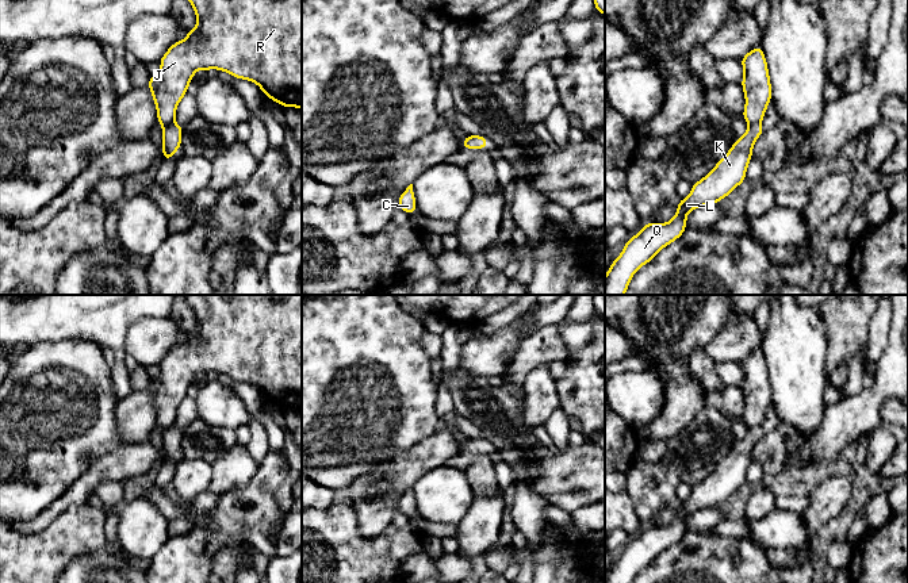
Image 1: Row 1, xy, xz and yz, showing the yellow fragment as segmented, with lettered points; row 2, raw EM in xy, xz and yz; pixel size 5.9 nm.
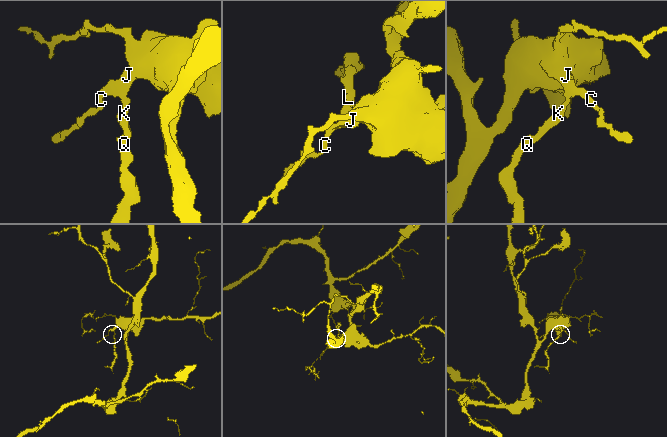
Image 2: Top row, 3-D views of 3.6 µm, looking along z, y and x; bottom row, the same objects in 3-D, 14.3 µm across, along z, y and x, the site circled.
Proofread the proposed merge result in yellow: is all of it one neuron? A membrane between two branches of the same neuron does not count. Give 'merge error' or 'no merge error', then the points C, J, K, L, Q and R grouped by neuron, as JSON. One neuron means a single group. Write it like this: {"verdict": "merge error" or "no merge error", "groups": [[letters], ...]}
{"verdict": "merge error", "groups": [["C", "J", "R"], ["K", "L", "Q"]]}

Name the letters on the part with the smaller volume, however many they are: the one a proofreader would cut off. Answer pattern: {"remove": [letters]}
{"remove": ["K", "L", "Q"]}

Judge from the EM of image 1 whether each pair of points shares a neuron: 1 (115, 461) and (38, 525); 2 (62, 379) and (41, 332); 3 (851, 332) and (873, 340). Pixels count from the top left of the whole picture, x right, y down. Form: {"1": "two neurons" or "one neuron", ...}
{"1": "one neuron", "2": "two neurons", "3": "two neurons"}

::::

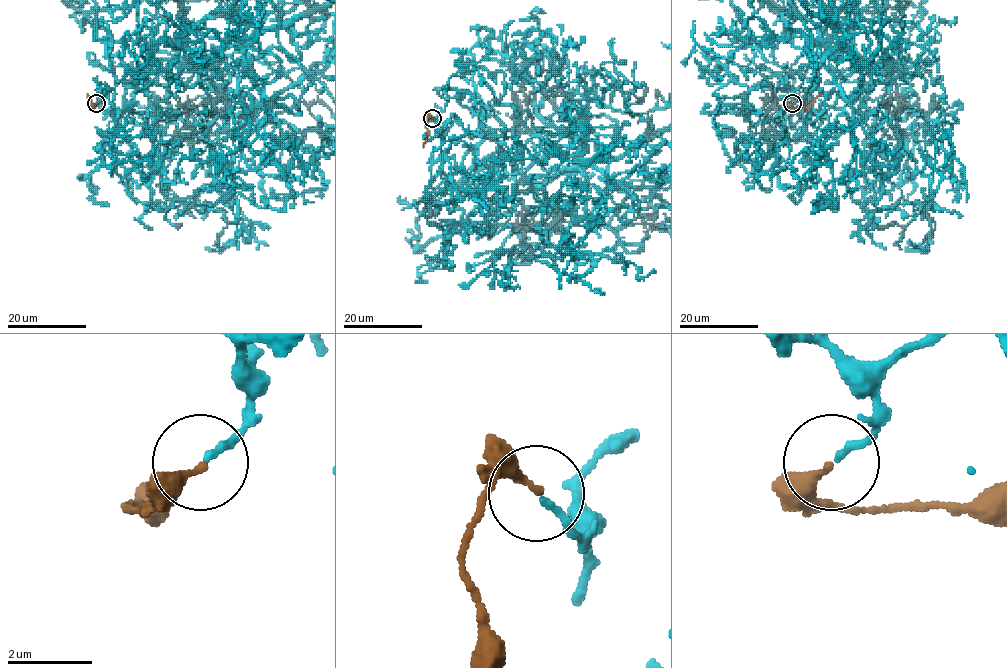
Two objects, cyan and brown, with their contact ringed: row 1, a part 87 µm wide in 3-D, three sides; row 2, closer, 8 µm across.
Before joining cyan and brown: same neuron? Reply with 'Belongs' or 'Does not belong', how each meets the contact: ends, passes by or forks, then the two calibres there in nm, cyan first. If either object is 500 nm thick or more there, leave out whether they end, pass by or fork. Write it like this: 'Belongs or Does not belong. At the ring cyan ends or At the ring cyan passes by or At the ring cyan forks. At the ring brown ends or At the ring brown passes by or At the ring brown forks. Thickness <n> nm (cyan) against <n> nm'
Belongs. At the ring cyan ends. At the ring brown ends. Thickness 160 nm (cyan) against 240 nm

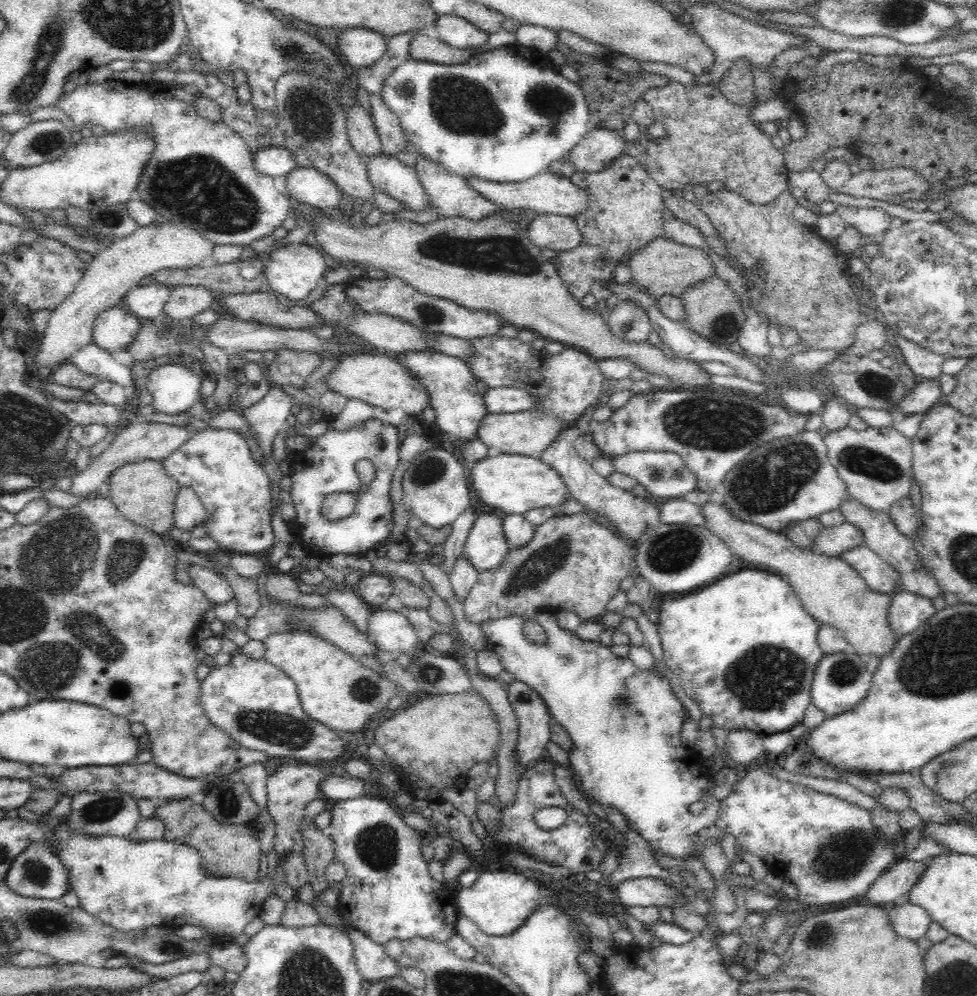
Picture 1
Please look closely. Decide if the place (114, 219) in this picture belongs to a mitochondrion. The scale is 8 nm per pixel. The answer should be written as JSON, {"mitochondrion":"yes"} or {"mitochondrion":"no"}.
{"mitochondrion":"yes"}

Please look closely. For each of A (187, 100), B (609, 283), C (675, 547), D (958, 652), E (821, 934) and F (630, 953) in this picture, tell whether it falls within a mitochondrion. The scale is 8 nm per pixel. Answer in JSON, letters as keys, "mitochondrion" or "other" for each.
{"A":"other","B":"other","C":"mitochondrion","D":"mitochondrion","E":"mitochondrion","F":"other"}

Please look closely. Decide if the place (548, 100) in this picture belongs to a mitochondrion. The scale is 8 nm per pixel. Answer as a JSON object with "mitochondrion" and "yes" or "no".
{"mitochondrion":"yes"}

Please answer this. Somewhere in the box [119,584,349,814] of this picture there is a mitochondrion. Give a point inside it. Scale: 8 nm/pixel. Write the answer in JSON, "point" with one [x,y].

::::

What belongs in the answer is each line of the listing that contains the word "across".

Image 2: Top row, 3-D views of 3.6 µm, looking along z, y and x; bottom row, the same objects in 3-D, 14.3 µm across, along z, y and x, the site circled.
Two objects, cyan and brown, with their contact ringed: row 1, a part 87 µm wide in 3-D, three sides; row 2, closer, 8 µm across.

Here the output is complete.